Dann geht es weiter: Spiegeln sich diese Farben in der Praxis wider, haben die Mitarbeiter einheitliche Bekleidung, werden die Rechnungen auf schönes Papier mit gut sichtbarem Logo gedruckt? Da geht es um die Optik nach außen, um das Sichtbare; das wird auch unterschwellig wahrgenommen. Dazu gehört übrigens nicht zuletzt auch die wichtige Frage, wie sauber und gepflegt die Ordination ist und ob hygienische Maßnahmen eingehalten werden. Die CI zieht sich wie ein roter Faden durch viele Praxisbereiche.

Welche weiteren Tipps haben Sie für die Tierärztinnen und Tierärzte?
Ich empfehle den Tierärztinnen und Tierärzten, sich wirklich mit der „Marke Tierarzt“ auseinanderzusetzen. Sie können sich beispielsweise fragen: Habe ich nur ein Logo oder habe ich eine Marke mit allem, was dazu gehört? Erfülle ich die Kriterien einer Marke oder kann ich sie durch Hervorhebung meiner Kompetenzen noch stärken? Bin ich noch Logo oder bin ich schon Marke? Spiegelt die Marke meine Persönlichkeit wider? Wenn ich als Person herzlich und engagiert bin, strahlt das auch mein Logo aus? Auftritt und Persönlichkeit – passt das zusammen? Stimmigkeit und Authentizität sind hier wichtige Faktoren. Des Weiteren empfehle ich allen Tierärztinnen und Tierärzten, großes Augenmerk auf die Website zu legen. Sie ist die Homebase des Unternehmens und sollte aktuell und informativ sein.

Ein Tipp ist, Bewertungen und Kundenkommentare zu sammeln und als Statements auf die Website zu stellen. Auch Fotos von tierischen Patienten und generell Tierbilder kann man hier einsetzen, diese emotionalisieren. Zusatzausbildungen und Spezialisierungen sollten ebenso angegeben werden. Wichtig sind auch FAQs: Notieren Sie Fragen, die häufig von Tierhaltern gestellt werden, und beantworten Sie diese auf der Website. Auch Fachartikel, Tagungen und spannende Erkenntnisse aus dem Bereich der Veterinärmedizin sollten auf die Website kommen.
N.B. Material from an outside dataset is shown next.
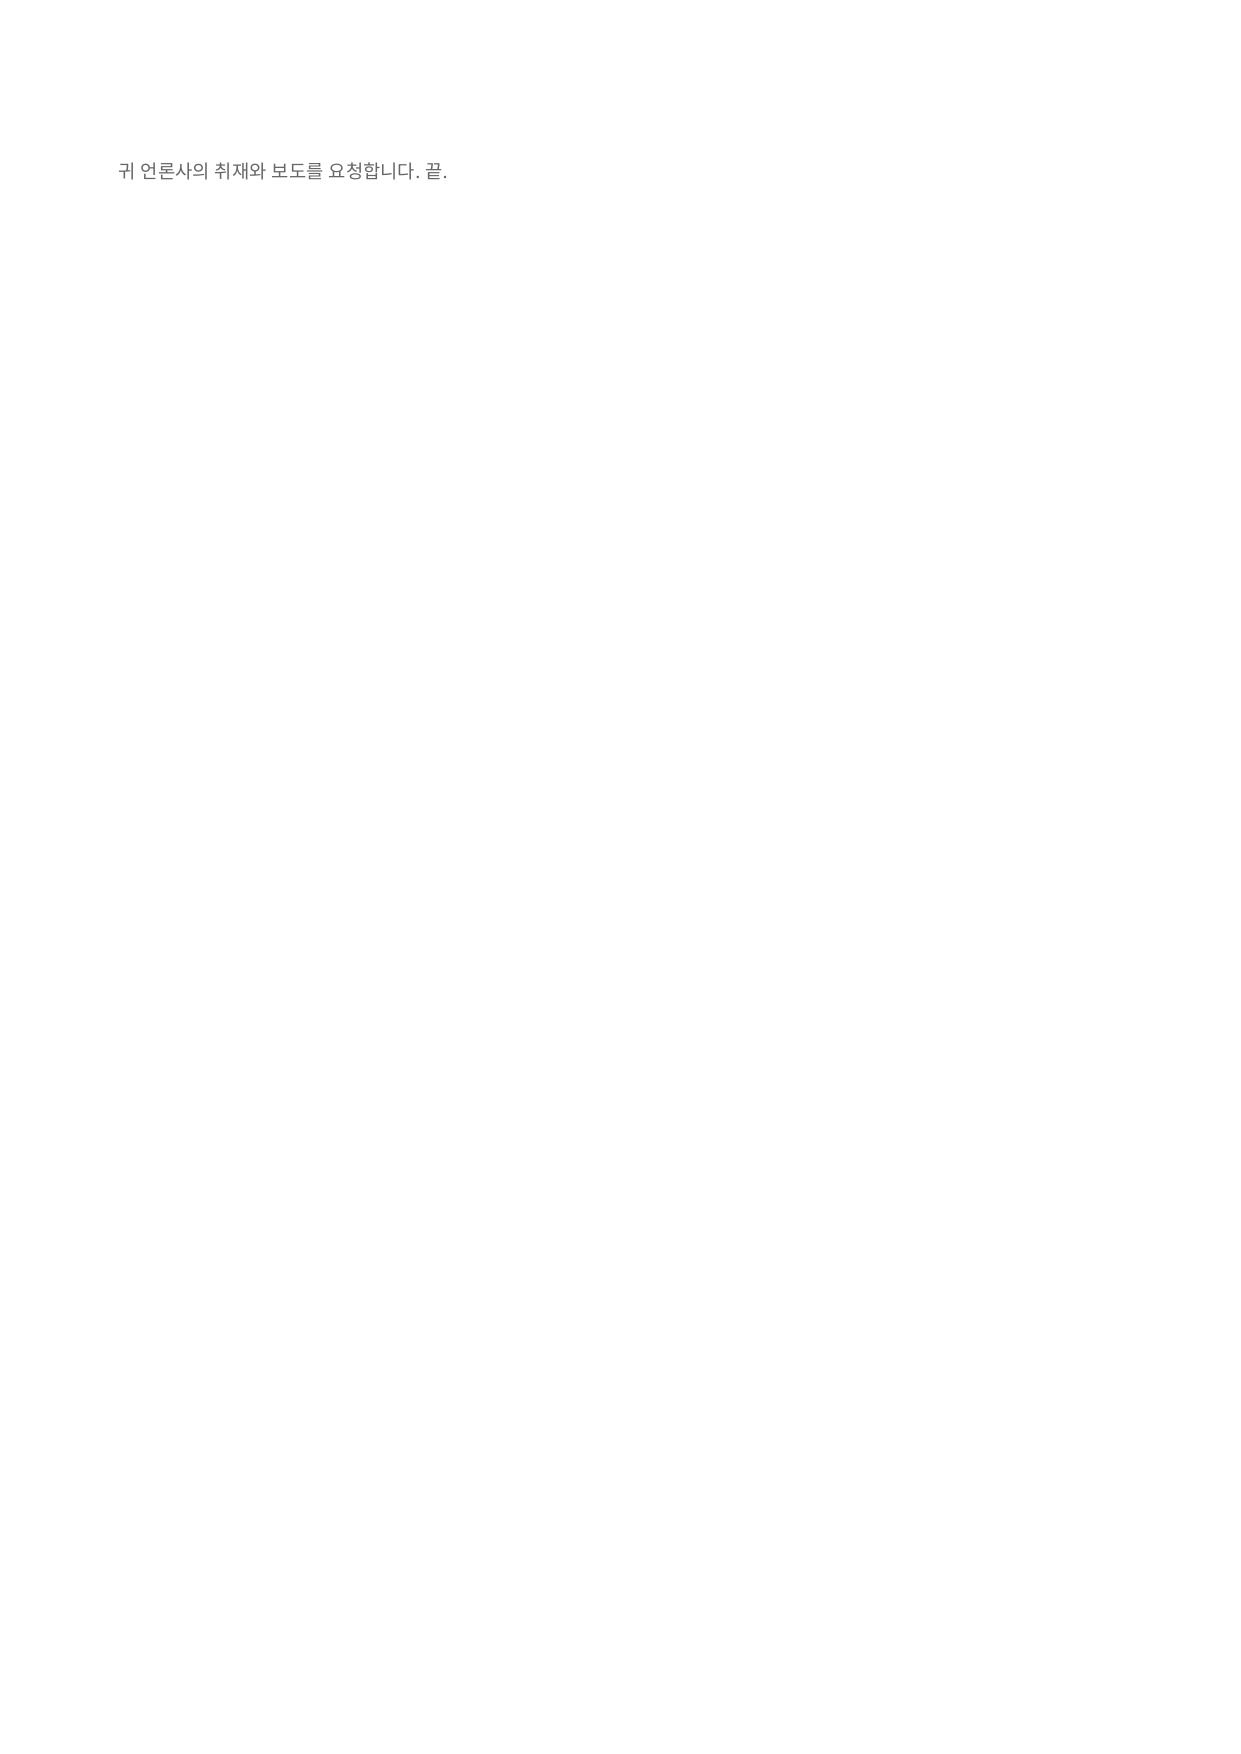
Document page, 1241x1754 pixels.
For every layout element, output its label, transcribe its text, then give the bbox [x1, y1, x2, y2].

text 귀 언론사의 취재와 보도를 요청합니다. 끝. [118, 118, 1122, 186]
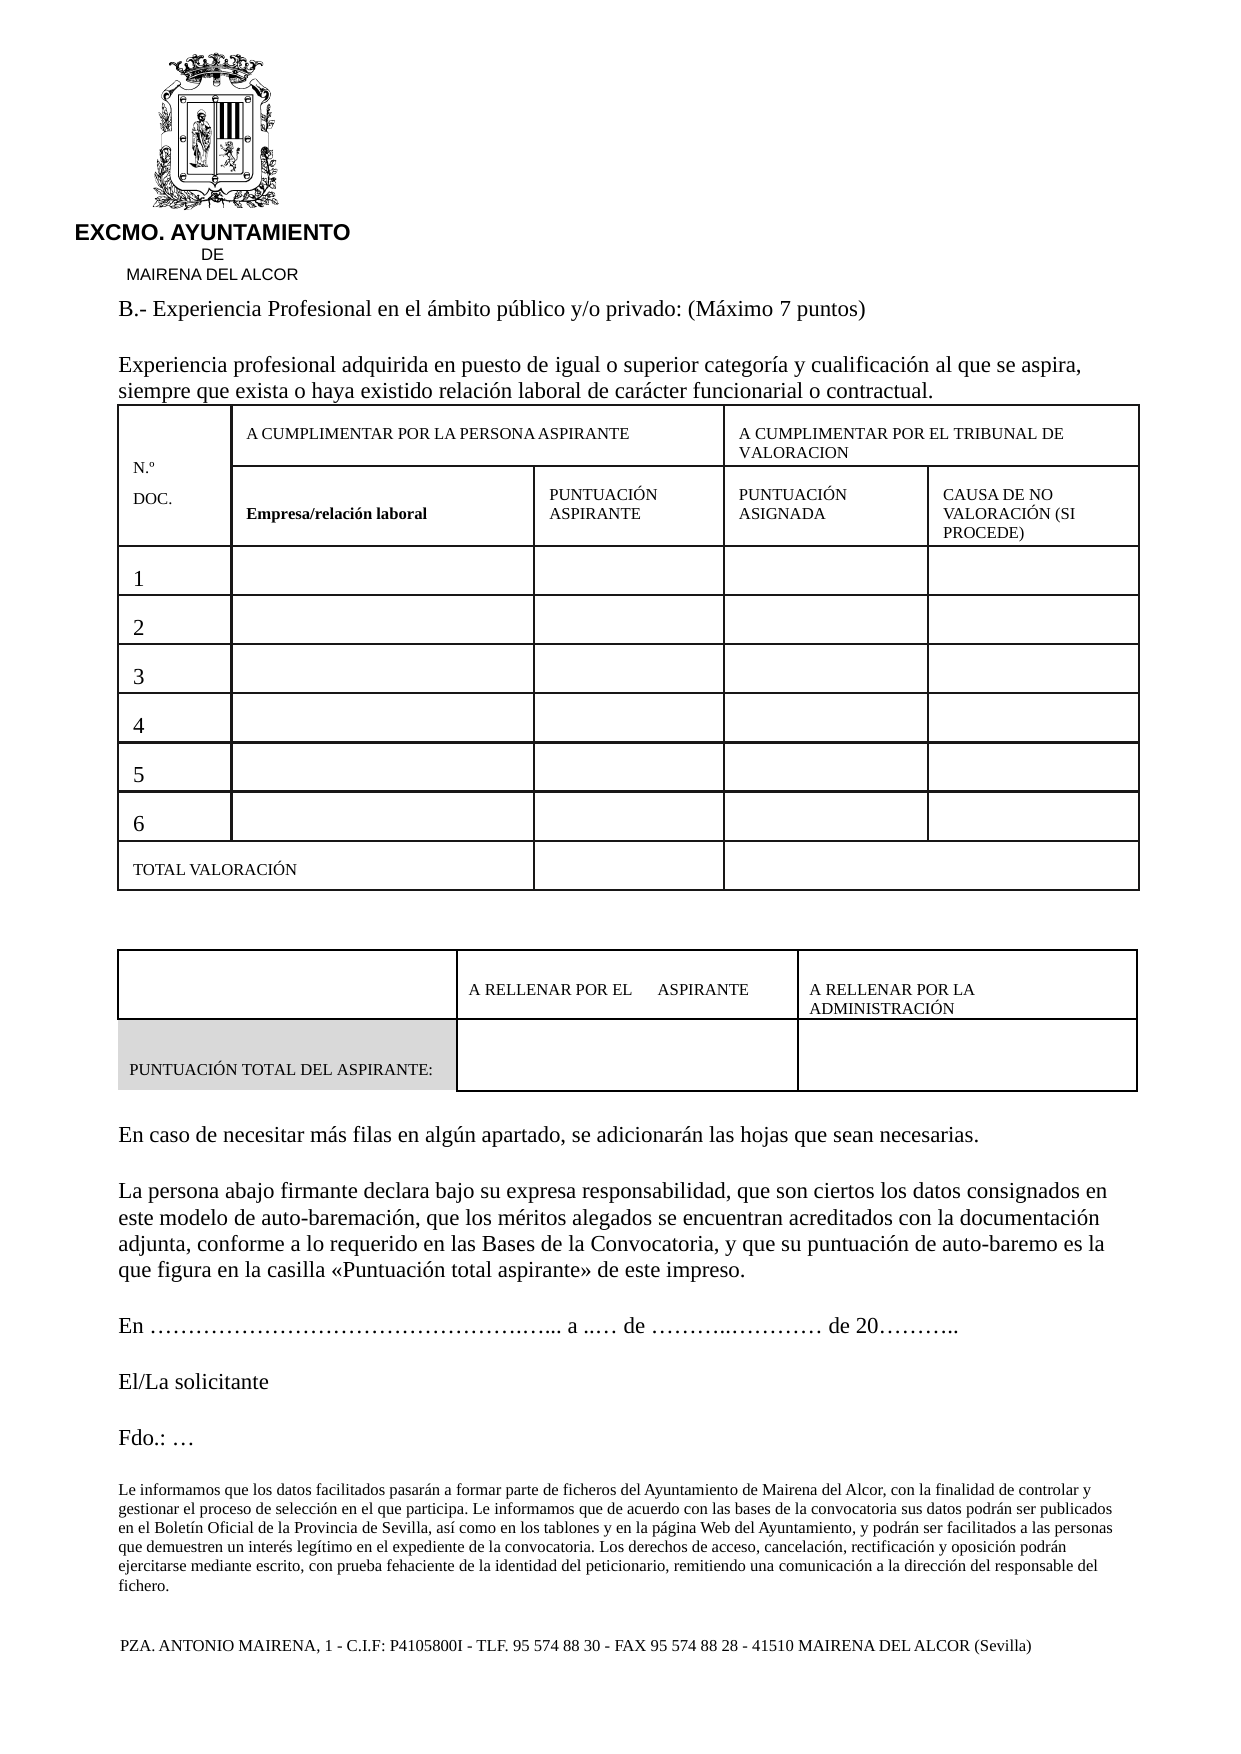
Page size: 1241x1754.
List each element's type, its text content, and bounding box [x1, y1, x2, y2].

Wenn man dabei ist, seine eigene Marke zu kreieren, sollte man dann auch Vorbilder, Mentoren und das nähere Umfeld befragen?
Wenn man im Markenaufbau ist, ist es schon sinnvoll, sich fachlichen Rat zu holen. Vorbilder und Mentoren können bei der Markenentwicklung auch hilfreich sein. Der Blick von außen kann von Bedeutung sein, wenn ich eine Marke aufbaue. Wenn ich ein Vorbild habe oder einen Mentor, dann kann ich um Begleitung und Erfahrungsaustausch bitten. Generell ist es wichtig, sich beruflich gut zu vernetzen. Es ist wertvoll, wenn man einen Wegbegleiter hat, dem man vertraut.

Gleichzeitig sollte man aber immer auf die eigene Persönlichkeit achten. Man kann sich an anderen orientieren, aber darf sie nicht imitieren. Vorbilder sind als Inspiration und für Empfehlungen gut, aber dann muss man den eigenen Weg gehen. Authentisch zu sein und die eigene Persönlichkeit zu entwickeln ist entscheidend bei der Markenbildung.